For many years the direction of travel in cases where employees have behaved in a manner which the employer would not condone or authorise has been pretty clear. You may remember the case of the night club bouncer who, having turfed a customer out of the premises went on to fight with him in the street and to stab him and the night club owners becoming liable for his actions. This liability of an employer for the actions of the member of staff is known as “vicarious liability”.

The most recent case on this that’s been hitting the headlines involved an employee of Morrisons who worked in a petrol station. A customer attended the petrol station and asked for assistance in helping him print out some documents from a USB stick. The employee was verbally aggressive to that customer speaking to him in a foul mouthed and aggressive way. He left the kiosk and pursued his victim onto the forecourt where he went on to assault him.  The employee opened the passenger door punching the customer on the head. The customer got out of his vehicle and the employee continued to hit him.

The question before the courts was whether or not there was a sufficiently close connection between the events and the workplace such that Morrisons should be liable for the personal injury suffered by the victim. Looking at the way that the cases have been going it’s no surprise that Morrisons were indeed found to be liable – the court saw what had happened as an unbroken sequence of events and therefore a close link with the employees work and duties as a customer facing employee and representative of the company. In particular they picked up on the fact that the employee had told the customer to “not come back here“. This reinforced the relationship with the employment – it wasn’t a personalised statement it was a link to the workplace.

Looking at this in the wider sense you can understand why the courts would find the employer potentially liable as they are more likely to be insured against such losses that they might suffer as a result of a personal injury claim against them compared to the employee who’s likely to have few resources.

There is, however, no defence for the employer. This contrasts with the vicarious liability position under, for example, the Equality Act and in discrimination law. Whilst an employer can be liable for the acts of their employees in harassing colleagues the Equality Act provides a defence for the employer if they can show they’ve taken all responsible steps to prevent the discrimination from occurring. This might involve policies and procedures, training and reminders to employees of the kind of conduct expected of them.
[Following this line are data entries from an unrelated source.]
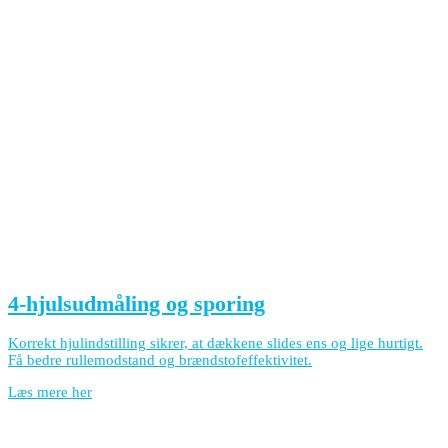
4-hjulsudmåling og sporing
Korrekt hjulindstilling sikrer, at dækkene slides ens og lige hurtigt.
Få bedre rullemodstand og brændstofeffektivitet.
Læs mere her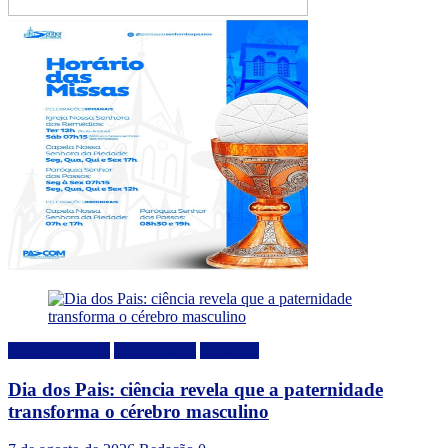
Comportamento
Curiosidades
Destaque
Dia dos Pais: ciência revela que a paternidade
transforma o cérebro masculino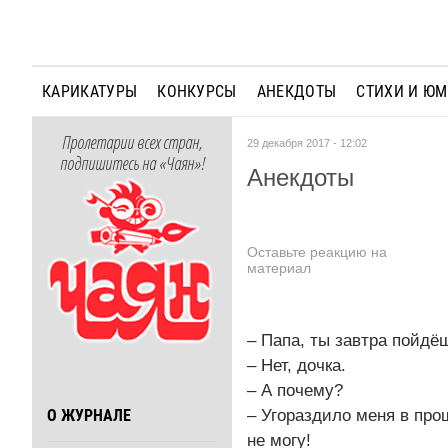
КАРИКАТУРЫ
КОНКУРСЫ
АНЕКДОТЫ
СТИХИ И Ю
Пролетарии всех стран,
29 декабря 2017 - 12:02
подпишитесь на «Чаян»!
Анекдоты
Оставьте реакцию на
материал
– Папа, ты завтра пойдё
– Нет, дочка.
– А почему?
– Угораздило меня в про
О ЖУРНАЛЕ
не могу!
Probably of more note is the second case that went to the Supreme Court alongside the Morrisons case which involved Swansea prison. The catering manager was working in the kitchen when a prisoner accidently dropped a bag of rice on her causing her injury. The prisoner wasn’t an employee but was required to work in the prison and was carrying out his duties under the direction of prison staff. The question was whether or not the Ministry of Justice should be vicariously liable for the actions of that non-employee. The court found that a relationship other than employment is in principle capable for giving rise to vicarious liability provided certain conditions are met.  Firstly, harm must be wrongfully done by a person who carries on activities as an integral part of the business or operation carried out by the defendant and secondly the risk of a wrongful act being committed must be caused by the defendant assigning activities to the person in question. This clearly raises the prospect for organisations of a much wider pool of people being caught. Certainly third sector organisation perhaps heavily reliant on volunteer staff will need to ensure they insure against liability arising from the wrongful acts of those volunteers. It’s also likely to be relevant to organisations with layers of subcontracting – they may not regard themselves as responsible for the activities of subcontractors’ employees but depending on how the workplace functions they could be liable for the activities of those people. The same is likely to be true for organisations that have deliberately outsourced layers of employees such as delivery companies employing delivery staff on a self-employed basis – they could find themselves liable for the actions of those people.

It will be important for organisations to ensure where they can, that they draft provisions into any contracts they have in place to provide, for example, for indemnities and that the person they are contracting with insures against risk.